Tuesday, October 02, 2012

Ofpie Inspectors. (Thanks, Martin.)

From a forum entitled: Is the threat of Ofsted driving away good teachers?
The pie factory was very proud of its pies, and rightly so. The ovens were old and creaky, and could do with some money spending on them, but all of the pies were sold. The bakers worked hard to produce a good pie, ensuring all the pies had access to the same ingredients, but, through no fault of their own, some of the pies were baked further away from the burners than the others, and turned out a little paler as a result. That was okay, though: some people preferred a paler pastry. All of the pies were bought.One day, the government had a look at the pies baked in other countries. They were startled to see that some foreign pie factories produced pies of a uniform golden colour, with very few undercooked, middle-of-the-oven examples. The government liked pies. They had all previously eaten pies, pie factories were everywhere.

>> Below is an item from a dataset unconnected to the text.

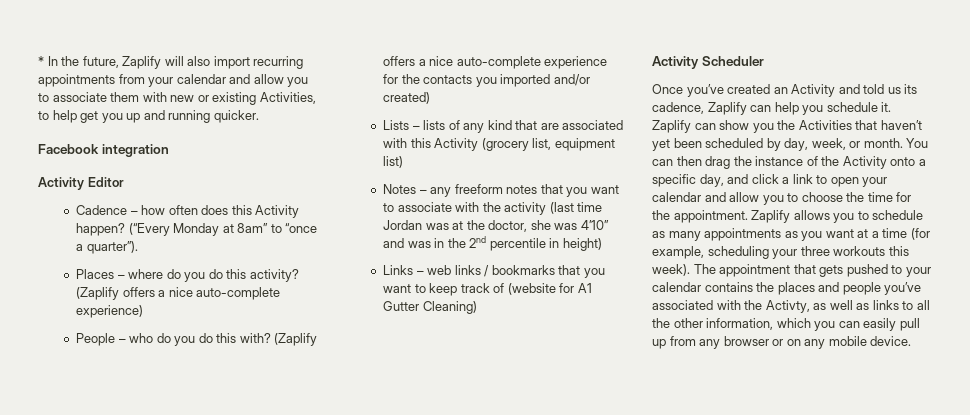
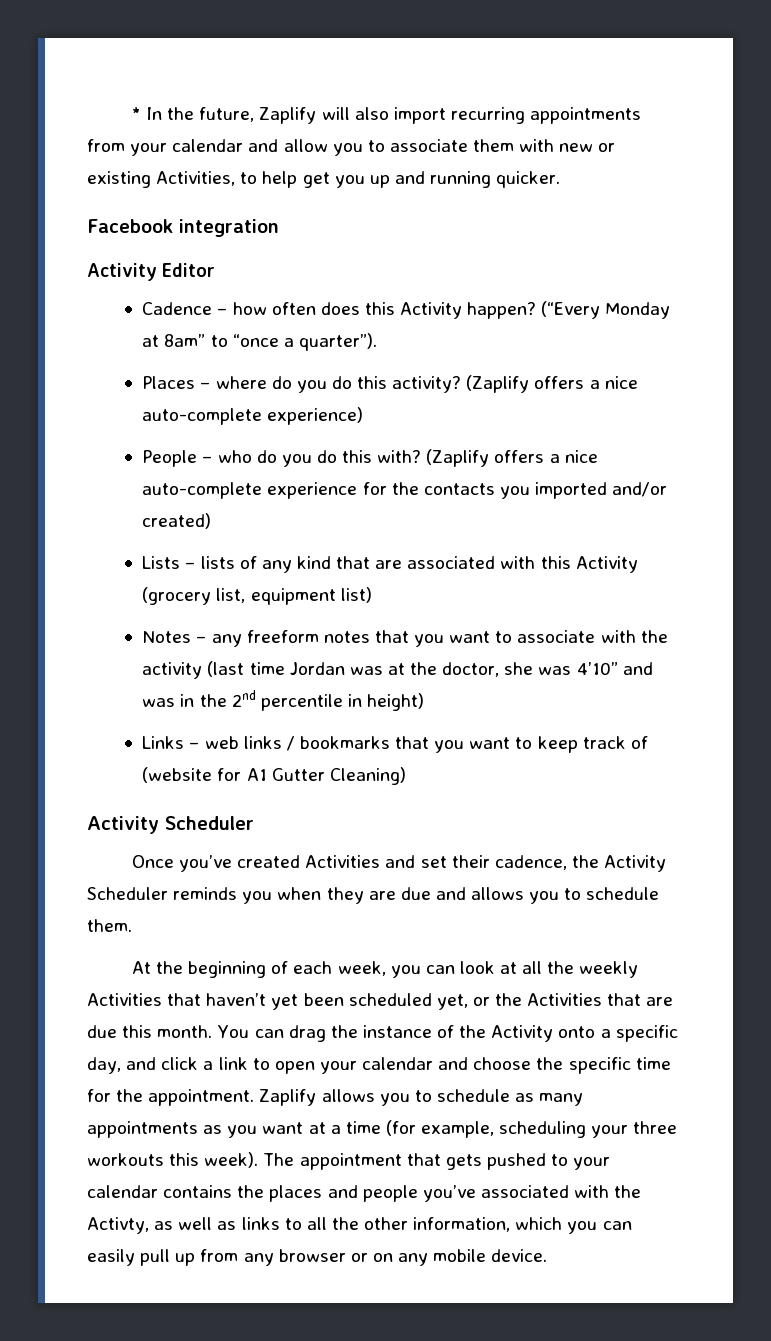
[773,84,918,97] [652,102,892,115] [652,120,796,133] an Activity and told us its cadence, Zaplify can help you schedule it. Zaplify can show you the -> [305,855,667,872] [87,887,660,904] [87,919,132,932] [131,961,639,978] Activities and set their cadence, the Activity Scheduler reminds you when they are due and allows you to schedule them. // At the beginning of each week, you can look at all the weekly
[766,138,861,151] by day, week, or -> [436,993,674,1010] [87,1025,153,1038] yet, or the Activities that are due this
[676,156,702,166] then -> (284, 1033) none
[729,192,799,205] allow you to -> (469, 1063) none
(865, 197) none -> [568,1057,631,1074] specific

Such a simple thing, everyone could be an expert on pie production. At great expense, the government produced a colour chart with the desirable shades of pie goldenness, and distributed them throughout the land. Ofpie inspectors were created to inspect the shades of pies produced back home. Factories were ordered to produce only golden pies, or face censure, closing down or public humiliation of individual bakers.Because there was no investment in new ovens, (all the money went on colour charts) some of the pies were still coming out of the oven a little too pale. The government was not happy. It decided to count ALL the pies in the land that were acceptably golden, and publish the results. The bakers started to worry. What if the people decided to frequent a different bakery, based on the inspector's findings? To keep their rankings on the new golden pie scoreboard, the bakers learned to play the game, to cheat.When they were told the Ofpie inspectors were coming, the bakers quickly removed the pale pies from the middle of the baking trays, coated them twice in eggy-wash and hurriedly baked them again. This resulted in rock-hard inedible pies, but the inspectors would never know. The pies all looked golden, the head baker's paperwork stated they were golden, and so they must have been golden. Ofpie stuck a poster outside the pie factory stating its products were 100% excellent. At the back of the ovens the bakers carefully removed the double-baked and inedible pies, shook their heads sadly, and threw them away. (No pies were injured or discarded in the production of this post).